Problem 1 – In the article on Puzhehei, what is the area of Pearl Lake?
Problem 2 – Translate this sentence from the article on Puzhehei into French: "There were a few hotels and restaurants and a stadium where local Yi put on shows for the occasional tourist group."
Problem 3 – Continue the article on Puzhehei from its last sentence.

Text section –
--- --- ---

Wednesday, June 15, 2016

Puzhehei—A Second Sani Homeland


                                                          by Jim Goodman

Yi village and Pearl Lake
       Landscapes in Wenshan Autonomous Zhuang and Miao Prefecture, southeastern Yunnan, jutting into Guangxi province on its eastern side and bordering Vietnam to the south, differ greatly from the rest of the province.  High mountains characteristic of most of the province don’t exist here.  Instead, small limestone hills of less than a thousand meters height speckle broad plains.  In some places they appear in scenic clusters and Puzhehei, in Qiubei County, where lakes, streams and ethnic minority villages flank the hills, is the most beautiful example.
       About 13 km north of Qiubei city a road bends west to a flat plain studded with small hills and scattered Miao, Han and Zhuang settlements.  It’s another two or three kilometers to the resort  at the edge of the lake, while villages in the immediate area here are Yi.  Puzhehei’s natural attractions made its development as a tourist resort inevitable, but on my first visit in 1999 the business hadn’t really taken off yet.  There were a few hotels and restaurants and a stadium where local Yi put on shows for the occasional tourist group.
farmland beside Pearl Lake
       Next to the resort a few dozen boats lay moored in the water, for the prime activity for most visitors is to take a boat ride on the watercourse that begins with Pearl Lake, at 530 hectares the largest of the district’s 70-odd lakes and ponds, most of them connected by streams to form a 20-km boat journey.  The ride includes stops at a few of the 80 large caves within some of the 300 hills in the area.  
       Having already been to the best of Yunnan’s caves, I passed up the boat ride option and spent my time on foot exploring the area, climbing the small hills to get better photo angles and wandering along the lakes and streams.  The hills come in a variety of shapes.  Some are like round skull caps, others look like thimbles, some like straight or leaning triangles, others long and low, one side higher than the other, resembling crouching animals.

--- --- ---

Raw data –

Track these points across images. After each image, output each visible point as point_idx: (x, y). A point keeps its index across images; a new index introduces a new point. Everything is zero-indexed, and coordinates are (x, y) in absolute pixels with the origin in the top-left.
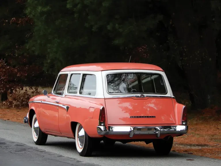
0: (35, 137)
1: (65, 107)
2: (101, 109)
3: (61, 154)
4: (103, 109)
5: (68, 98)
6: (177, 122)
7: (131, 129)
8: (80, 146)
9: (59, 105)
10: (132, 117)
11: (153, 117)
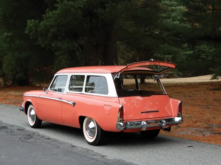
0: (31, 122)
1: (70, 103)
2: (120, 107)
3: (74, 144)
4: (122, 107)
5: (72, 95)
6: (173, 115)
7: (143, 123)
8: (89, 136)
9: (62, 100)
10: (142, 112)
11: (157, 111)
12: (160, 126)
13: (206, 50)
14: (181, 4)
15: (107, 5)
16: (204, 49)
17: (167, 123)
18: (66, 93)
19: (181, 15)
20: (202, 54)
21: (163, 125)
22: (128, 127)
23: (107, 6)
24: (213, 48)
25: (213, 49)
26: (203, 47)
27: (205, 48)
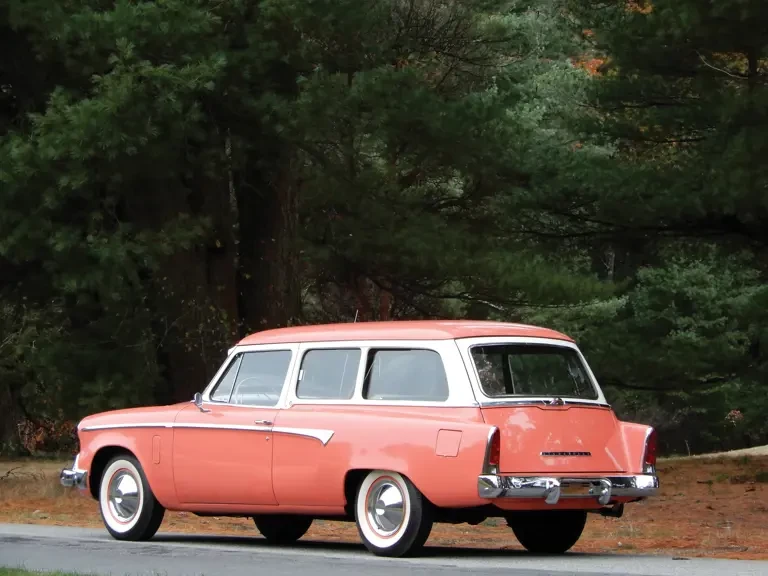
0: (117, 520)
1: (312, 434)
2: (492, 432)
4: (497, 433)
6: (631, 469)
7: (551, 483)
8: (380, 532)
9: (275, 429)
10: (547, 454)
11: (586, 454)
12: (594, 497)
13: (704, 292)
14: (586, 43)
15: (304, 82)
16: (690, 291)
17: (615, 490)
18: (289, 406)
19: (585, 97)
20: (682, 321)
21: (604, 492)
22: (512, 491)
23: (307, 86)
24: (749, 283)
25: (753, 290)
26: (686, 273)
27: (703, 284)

--- --- ---

Exercise result 1 – 530 hectares

Exercise result 2 – Il y avait quelques hôtels et restaurants, ainsi qu'un stade où les Yi de la région donnaient des spectacles pour les rares groupes de touristes.

Exercise result 3 –
Sani village, Puzhehei
     
 Puzhehei is a Chinese transcription of a Yi language word that means ’pond teeming with fish and shrimps.’   Gathering those fish and shrimps is part of the local Yi lifestyle.  A few families use cormorants to catch fish.  Most villagers take their canoes out onto the lake to cast nets, but also lay long, tubular, netted traps, held together by poles every meter or so, just under the surface along the shoreline for catching shrimps, small fish and a few crayfish.  After pulling in their catch, the people lay them out on the walkways to dry.
       The Yi in Puzhehei are the Sani sub-group, most of whom live in Shilin and Mile counties further north.  They migrated to Puzhehei several generations ago, though I did not get the story of how and why.  Their dialect is the same as that spoken around the Stone Forest and they dress in similar apparel. 
Sani buffalo cart
tourist boats at the resort
       While I did wander briefly through a couple of villages on my hike that time, on the second visit eight years later, I spent more time in the nearest Yi village than I did looking for angles to photograph the scenery.  While the resort area was only modestly built up in the interval, the biggest change, other than increased boat ride prices, was the apparent effort to turn the Yi village adjacent to the resort into a showcase of Sani culture.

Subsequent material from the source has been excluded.